On Thu, Oct 22, 2020 at 11:50:41AM +0200, Maxime Ripard wrote:
This is caused by the HDMI driver polling some status bit that reports that the infoframes have been properly sent, and calling usleep_range between each iteration[1], and that is done in our trigger callback that seems to be run with a spinlock taken and the interrupt disabled (snd_pcm_action_lock_irq) as part of snd_pcm_start_lock_irq. This is the entire stack trace:
That doesn't sound like something I would expect you do be doing in the trigger callback TBH - it feels like if this is something that could block then the setup should have been done during parameter configuration or something rather than in trigger.

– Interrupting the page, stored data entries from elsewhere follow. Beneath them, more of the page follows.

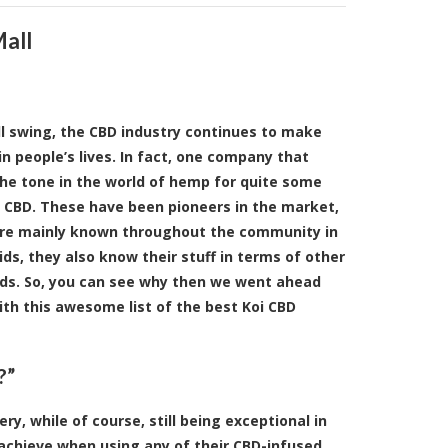
Mall
ll swing, the CBD industry continues to make
 in people’s lives. In fact, one company that
the tone in the world of hemp for quite some
i CBD. These have been pioneers in the market,
’re mainly known throughout the community in
ids, they also know their stuff in terms of other
ds. So, you can see why then we went ahead
th this awesome list of the best Koi CBD
?”
y, while of course, still being exceptional in
 achieve when using any of their CBD-infused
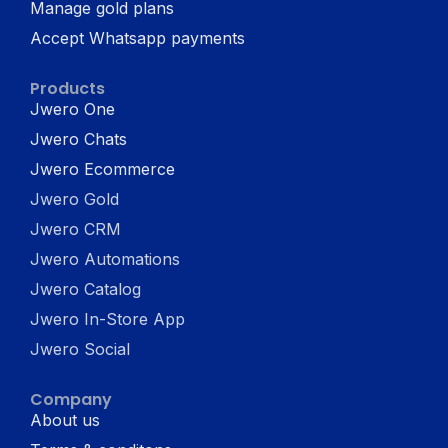
Manage gold plans
Accept Whatsapp payments
Products
Jwero One
Jwero Chats
Jwero Ecommerce
Jwero Gold
Jwero CRM
Jwero Automations
Jwero Catalog
Jwero In-Store App
Jwero Social
Company
About us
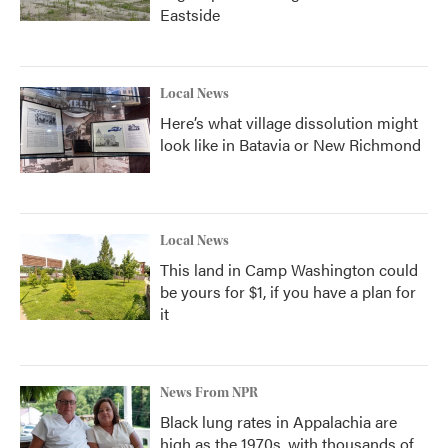
Eastside
Local News
Here’s what village dissolution might
look like in Batavia or New Richmond
Local News
This land in Camp Washington could
be yours for $1, if you have a plan for
it
News From NPR
Black lung rates in Appalachia are
high as the 1970s, with thousands of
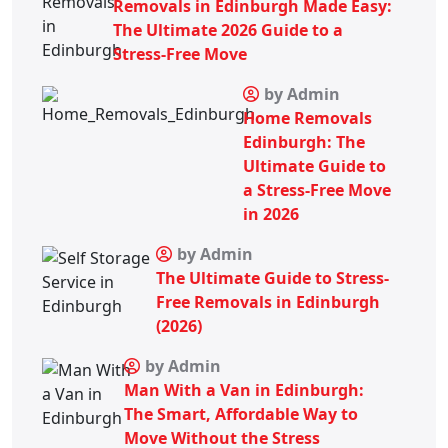
Removals in Edinburgh Made Easy:
The Ultimate 2026 Guide to a
Stress-Free Move
by Admin
Home Removals
Edinburgh: The
Ultimate Guide to
a Stress-Free Move
in 2026
by Admin
The Ultimate Guide to Stress-
Free Removals in Edinburgh
(2026)
by Admin
Man With a Van in Edinburgh:
The Smart, Affordable Way to
Move Without the Stress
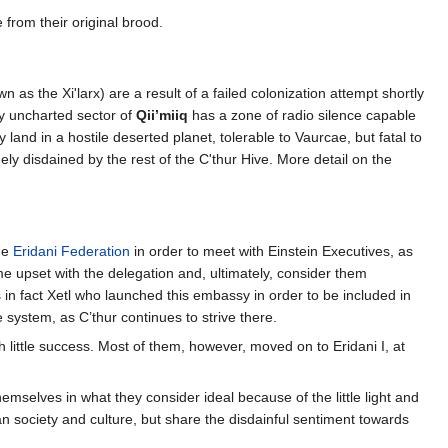
e from their original brood.
n as the Xi'larx) are a result of a failed colonization attempt shortly
y uncharted sector of
Qii’miiq
has a zone of radio silence capable
land in a hostile deserted planet, tolerable to Vaurcae, but fatal to
dely disdained by the rest of the C'thur Hive. More detail on the
he
Eridani Federation
in order to meet with Einstein Executives, as
ome upset with the delegation and, ultimately, consider them
s in fact Xetl who launched this embassy in order to be included in
system, as C’thur continues to strive there.
h little success. Most of them, however, moved on to Eridani I, at
hemselves in what they consider ideal because of the little light and
dian society and culture, but share the disdainful sentiment towards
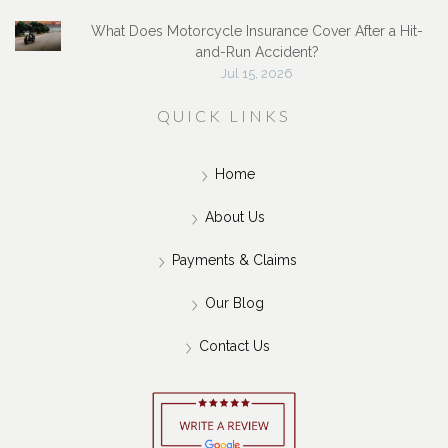
What Does Motorcycle Insurance Cover After a Hit-
and-Run Accident?
Jul 15, 2026
QUICK LINKS
Home
About Us
Payments & Claims
Our Blog
Contact Us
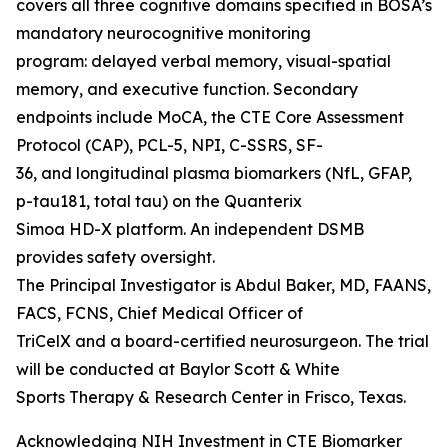
covers all three cognitive domains specified in BOSA’s
mandatory neurocognitive monitoring
program: delayed verbal memory, visual-spatial
memory, and executive function. Secondary
endpoints include MoCA, the CTE Core Assessment
Protocol (CAP), PCL-5, NPI, C-SSRS, SF-
36, and longitudinal plasma biomarkers (NfL, GFAP,
p-tau181, total tau) on the Quanterix
Simoa HD-X platform. An independent DSMB
provides safety oversight.
The Principal Investigator is Abdul Baker, MD, FAANS,
FACS, FCNS, Chief Medical Officer of
TriCelX and a board-certified neurosurgeon. The trial
will be conducted at Baylor Scott & White
Sports Therapy & Research Center in Frisco, Texas.
Acknowledging NIH Investment in CTE Biomarker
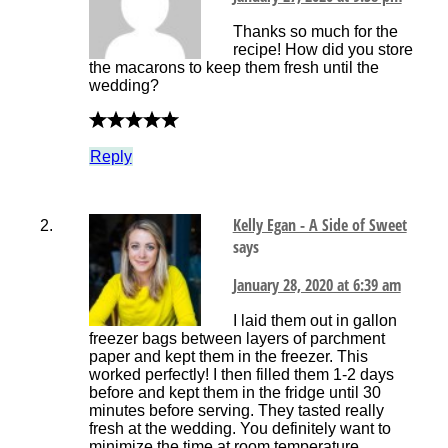
Thanks so much for the
recipe! How did you store
the macarons to keep them fresh until the
wedding?
Reply
Kelly Egan - A Side of Sweet
says
January 28, 2020 at 6:39 am
I laid them out in gallon
freezer bags between layers of parchment
paper and kept them in the freezer. This
worked perfectly! I then filled them 1-2 days
before and kept them in the fridge until 30
minutes before serving. They tasted really
fresh at the wedding. You definitely want to
minimize the time at room temperature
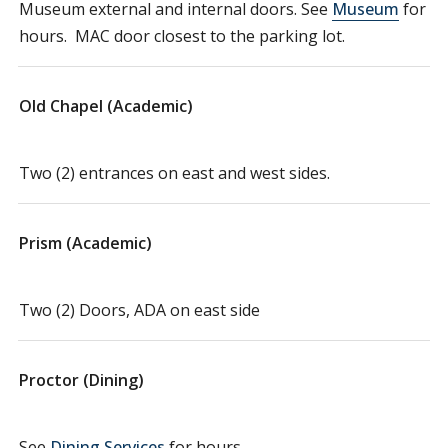
Museum external and internal doors. See
Museum
for
hours. MAC door closest to the parking lot.
Old Chapel (Academic)
Two (2) entrances on east and west sides.
Prism (Academic)
Two (2) Doors, ADA on east side
Proctor (Dining)
See
Dining Services
for hours.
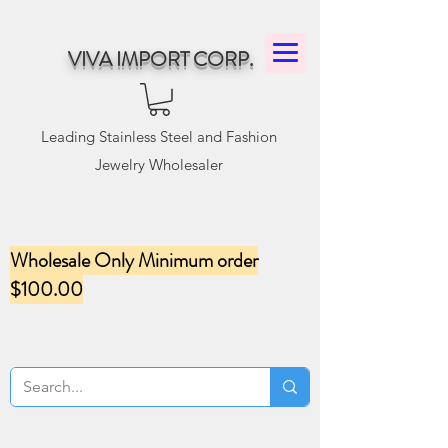
VIVA IMPORT CORP.
Leading Stainless Steel and Fashion
Jewelry Wholesaler
Wholesale Only Minimum order
$100.00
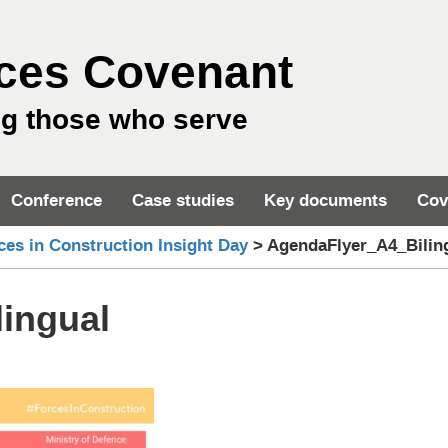
ces Covenant
ng those who serve
Conference
Case studies
Key documents
Cov
ces in Construction Insight Day
>
AgendaFlyer_A4_Bilin
ingual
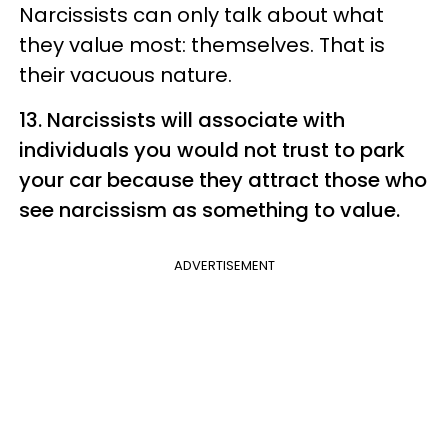
Narcissists can only talk about what
they value most: themselves. That is
their vacuous nature.
13. Narcissists will associate with
individuals you would not trust to park
your car because they attract those who
see narcissism as something to value.
ADVERTISEMENT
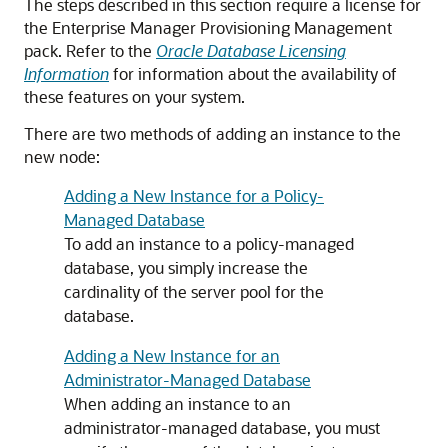
The steps described in this section require a license for
the Enterprise Manager Provisioning Management
pack. Refer to the
Oracle Database Licensing
Information
for information about the availability of
these features on your system.
There are two methods of adding an instance to the
new node:
Adding a New Instance for a Policy-
Managed Database
To add an instance to a policy-managed
database, you simply increase the
cardinality of the server pool for the
database.
Adding a New Instance for an
Administrator-Managed Database
When adding an instance to an
administrator-managed database, you must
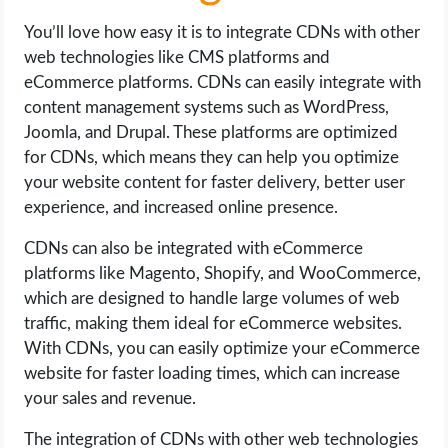
You’ll love how easy it is to integrate CDNs with other
web technologies like CMS platforms and
eCommerce platforms. CDNs can easily integrate with
content management systems such as WordPress,
Joomla, and Drupal. These platforms are optimized
for CDNs, which means they can help you optimize
your website content for faster delivery, better user
experience, and increased online presence.
CDNs can also be integrated with eCommerce
platforms like Magento, Shopify, and WooCommerce,
which are designed to handle large volumes of web
traffic, making them ideal for eCommerce websites.
With CDNs, you can easily optimize your eCommerce
website for faster loading times, which can increase
your sales and revenue.
The integration of CDNs with other web technologies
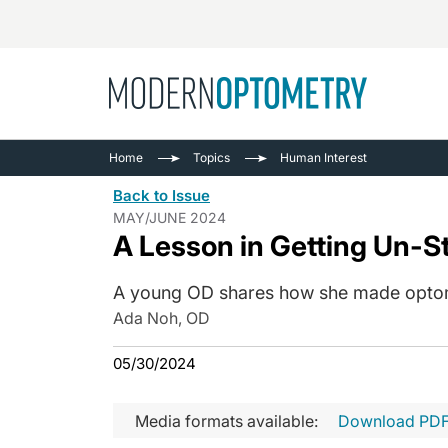
Busine
NEWS
Home
Topics
Human Interest
Catarac
See All
Back to Issue
Surger
MAY/JUNE 2024
A Lesson in Getting Un-S
Contact
Cornea
A young OD shares how she made optometr
Ada Noh, OD
05/30/2024
Media formats available:
Download PD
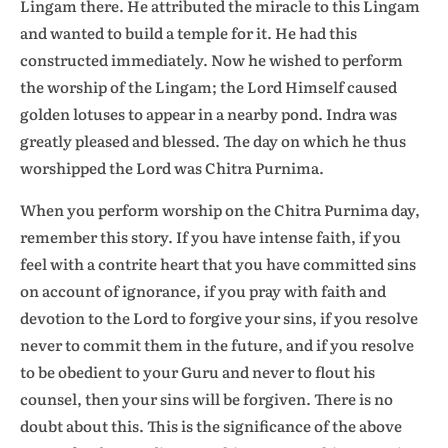
Lingam there. He attributed the miracle to this Lingam
and wanted to build a temple for it. He had this
constructed immediately. Now he wished to perform
the worship of the Lingam; the Lord Himself caused
golden lotuses to appear in a nearby pond. Indra was
greatly pleased and blessed. The day on which he thus
worshipped the Lord was Chitra Purnima.
When you perform worship on the Chitra Purnima day,
remember this story. If you have intense faith, if you
feel with a contrite heart that you have committed sins
on account of ignorance, if you pray with faith and
devotion to the Lord to forgive your sins, if you resolve
never to commit them in the future, and if you resolve
to be obedient to your Guru and never to flout his
counsel, then your sins will be forgiven. There is no
doubt about this. This is the significance of the above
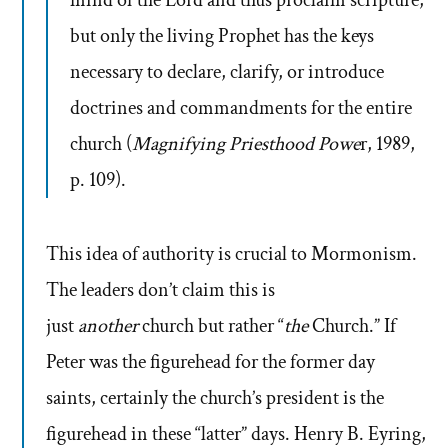
but only the living Prophet has the keys
necessary to declare, clarify, or introduce
doctrines and commandments for the entire
church (
Magnifying Priesthood Powe
r, 1989,
p. 109).
This idea of authority is crucial to Mormonism.
The leaders don’t claim this is
just
another
church but rather “
the
Church.” If
Peter was the figurehead for the former day
saints, certainly the church’s president is the
figurehead in these “latter” days. Henry B. Eyring,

It looks like the snd_soc_dai_link structure has a nonatomic flag that seems to be made to address more or less that issue, taking a mutex instead of a spinlock. However setting that flag results in another lockdep issue, since the dmaengine controller doing the DMA transfer would call snd_pcm_period_elapsed on completion, in a tasklet, this time taking a mutex in an atomic context which is just as bad as the initial issue. This is the stacktrace this time:
Like Jaroslav says you could punt to a workqueue here. I'd be more inclined to move the sleeping stuff out of the trigger operations but that'd avoid the issue too. There are some drivers doing this already IIRC.
So, I'm not really sure what I'm supposed to do here. The drivers involved don't appear to be doing anything extraordinary, but the issues lockdep report are definitely valid too. What are the expectations in terms of context from ALSA when running the callbacks, and how can we fix it?
To me having something in the trigger that needs waiting for is the bit that feels the most awkward fit here, trigger is supposed to run very quickly.